Key to this scenario playing out are questions of if President Jacob Zuma will step aside, enabling Ramaphosa to take the reins, and whether Moody’s will give South Africa another free pass by holding off on a ratings downgrade.
A loss of investment grade status could be devastating as it would see many institutional investors forced into selling their government bonds, which would push South African borrowing costs higher and put downward pressure on the Rand once again as foreign investors flee the country.
In order to avoid a downgrade, South Africa’s Treasury must use its February 21 budget statement to set out a credible plan for reducing the budget deficit, which topped 4% of GDP in 2017.

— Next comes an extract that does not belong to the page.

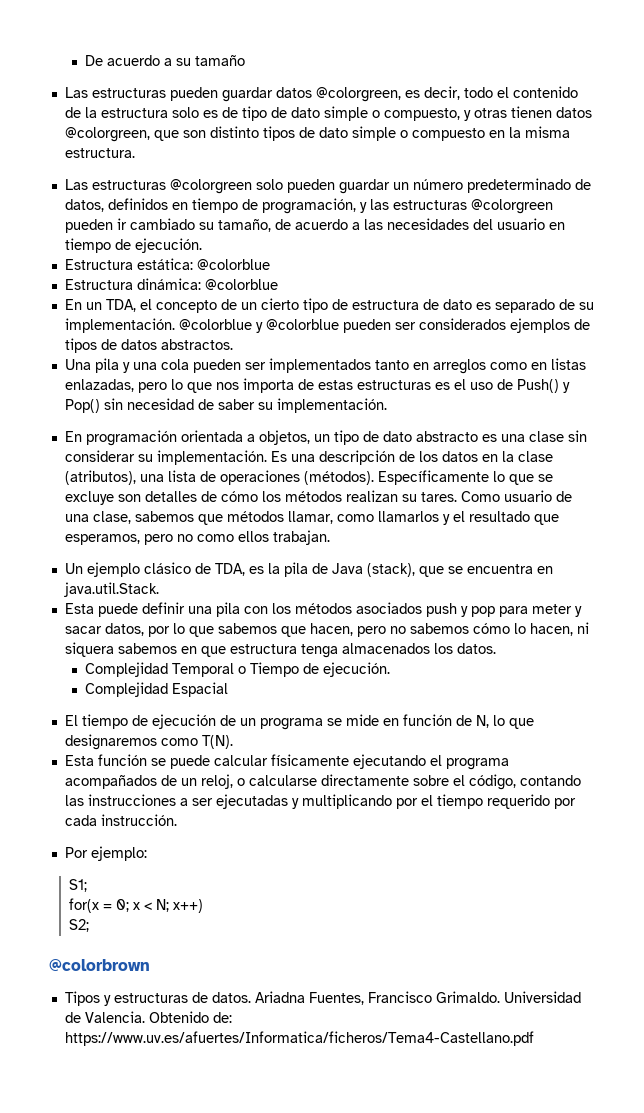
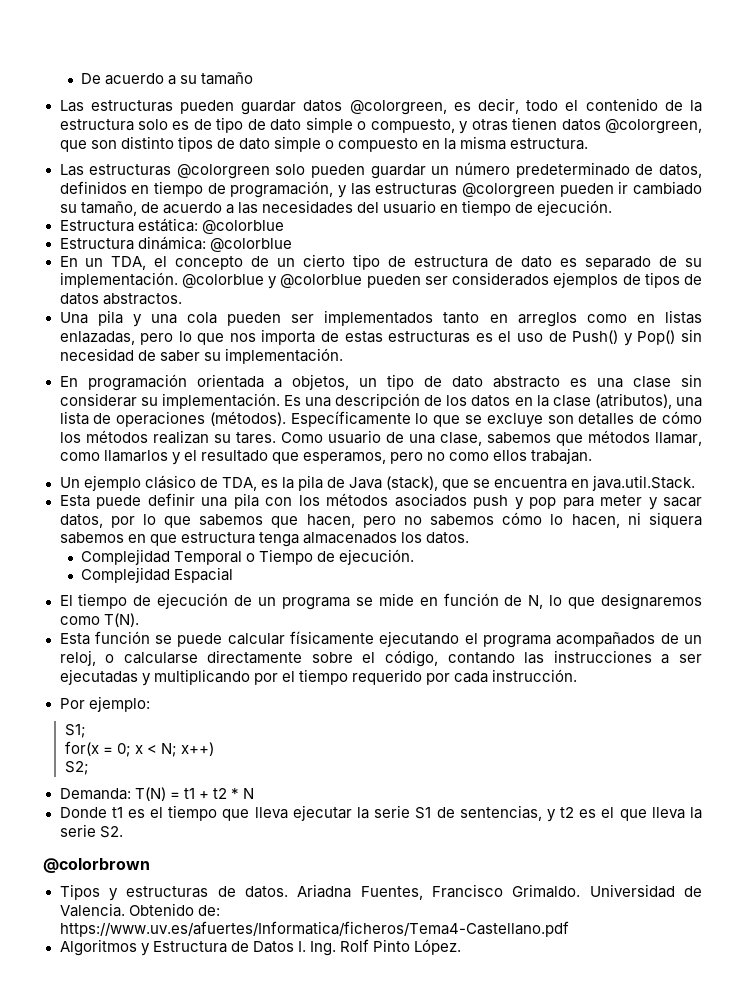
(90, 925) none -> [59,787,254,801] [59,805,703,822] [59,824,123,838] // Demanda: T(N) = t1 + t2 * N // Donde t1 es el tiempo que lleva ejecutar la serie S1 de sentencias, y t2 es el que lleva la serie S2.
(534, 1038) none -> [59,939,461,956] // Algoritmos y Estructura de Datos I. Ing. Rolf Pinto López.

“In the near term, we think USD/ZAR could temporarily break through 11.50 but we continue to emphasize that further rand strength is also contingent upon increasing expectations for meaningful structural reform,” writes Hans Redeker, head of G10 FX strategy at Morgan Stanley, in a recent note.
Morgan Stanley notes reports that Zuma will soon be forced aside as grounds for thinking sentiment toward the Rand can continue to improve, helping the bank’s base case of further currency strength play out.
The ANC’s leadership committee is also widely reported to have discussed the President’s position at a meeting Monday, while many among the opposition and reformist camps are said to be keen to have Ramaphosa deliver the State of The Nation address on February 08 rather than Zuma.
So far, Cyril Ramaphosa has hit the ground running in his ANC party presidency by replacing the board of state power utility Eskom. Eskom, which is beset by cash-flow problems, is a critical issue for the South African state and Ramaphosa.
The South African Treasury is on the hook for as much as ZAR 350 billion (£21 billion) of Eskom’s debt, given government guarantees extended to the energy company in recent years, which means Eskom is also an issue for the ratings agencies.
Another top executive was suspended from the company this week, pending an investigation, after it emerged that he misled parliament during his testimony on the company's financial health.